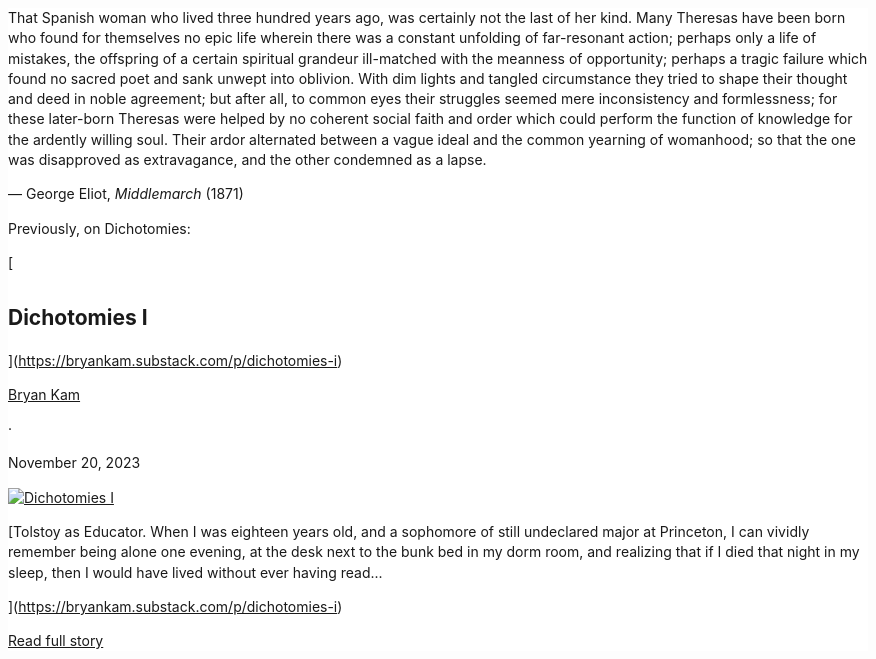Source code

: That Spanish woman who lived three hundred years ago, was certainly not the last of her kind. Many Theresas have been born who found for themselves no epic life wherein there was a constant unfolding of far-resonant action; perhaps only a life of mistakes, the offspring of a certain spiritual grandeur ill-matched with the meanness of opportunity; perhaps a tragic failure which found no sacred poet and sank unwept into oblivion. With dim lights and tangled circumstance they tried to shape their thought and deed in noble agreement; but after all, to common eyes their struggles seemed mere inconsistency and formlessness; for these later-born Theresas were helped by no coherent social faith and order which could perform the function of knowledge for the ardently willing soul. Their ardor alternated between a vague ideal and the common yearning of womanhood; so that the one was disapproved as extravagance, and the other condemned as a lapse.

— George Eliot, _Middlemarch_ (1871)

Previously, on Dichotomies:

[

## Dichotomies I

](https://bryankam.substack.com/p/dichotomies-i)

[Bryan Kam](https://substack.com/profile/6914996-bryan-kam)

·

November 20, 2023

[![Dichotomies I](https://substackcdn.com/image/fetch/w_1300,h_650,c_fill,f_auto,q_auto:good,fl_progressive:steep,g_auto/https%3A%2F%2Fsubstack-post-media.s3.amazonaws.com%2Fpublic%2Fimages%2F490691c3-b669-4804-9fcf-8938dd70ced9_1280x890.jpeg)](https://bryankam.substack.com/p/dichotomies-i)

[Tolstoy as Educator. When I was eighteen years old, and a sophomore of still undeclared major at Princeton, I can vividly remember being alone one evening, at the desk next to the bunk bed in my dorm room, and realizing that if I died that night in my sleep, then I would have lived without ever having read...

](https://bryankam.substack.com/p/dichotomies-i)

[Read full story](https://bryankam.substack.com/p/dichotomies-i)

####

= PROBLEM REQUIREMENTS =
Go through the entries and retype each one exactly, skipping any image.

= SOLUTION TO THE PROBLEM =
Source code

: That Spanish woman who lived three hundred years ago, was certainly not the last of her kind. Many Theresas have been born who found for themselves no epic life wherein there was a constant unfolding of far-resonant action; perhaps only a life of mistakes, the offspring of a certain spiritual grandeur ill-matched with the meanness of opportunity; perhaps a tragic failure which found no sacred poet and sank unwept into oblivion. With dim lights and tangled circumstance they tried to shape their thought and deed in noble agreement; but after all, to common eyes their struggles seemed mere inconsistency and formlessness; for these later-born Theresas were helped by no coherent social faith and order which could perform the function of knowledge for the ardently willing soul. Their ardor alternated between a vague ideal and the common yearning of womanhood; so that the one was disapproved as extravagance, and the other condemned as a lapse.

— George Eliot, _Middlemarch_ (1871)

Previously, on Dichotomies:

[

## Dichotomies I

](https://bryankam.substack.com/p/dichotomies-i)

[Bryan Kam](https://substack.com/profile/6914996-bryan-kam)

·

November 20, 2023

[![Dichotomies I](https://substackcdn.com/image/fetch/w_1300,h_650,c_fill,f_auto,q_auto:good,fl_progressive:steep,g_auto/https%3A%2F%2Fsubstack-post-media.s3.amazonaws.com%2Fpublic%2Fimages%2F490691c3-b669-4804-9fcf-8938dd70ced9_1280x890.jpeg)](https://bryankam.substack.com/p/dichotomies-i)

[Tolstoy as Educator. When I was eighteen years old, and a sophomore of still undeclared major at Princeton, I can vividly remember being alone one evening, at the desk next to the bunk bed in my dorm room, and realizing that if I died that night in my sleep, then I would have lived without ever having read...

](https://bryankam.substack.com/p/dichotomies-i)

[Read full story](https://bryankam.substack.com/p/dichotomies-i)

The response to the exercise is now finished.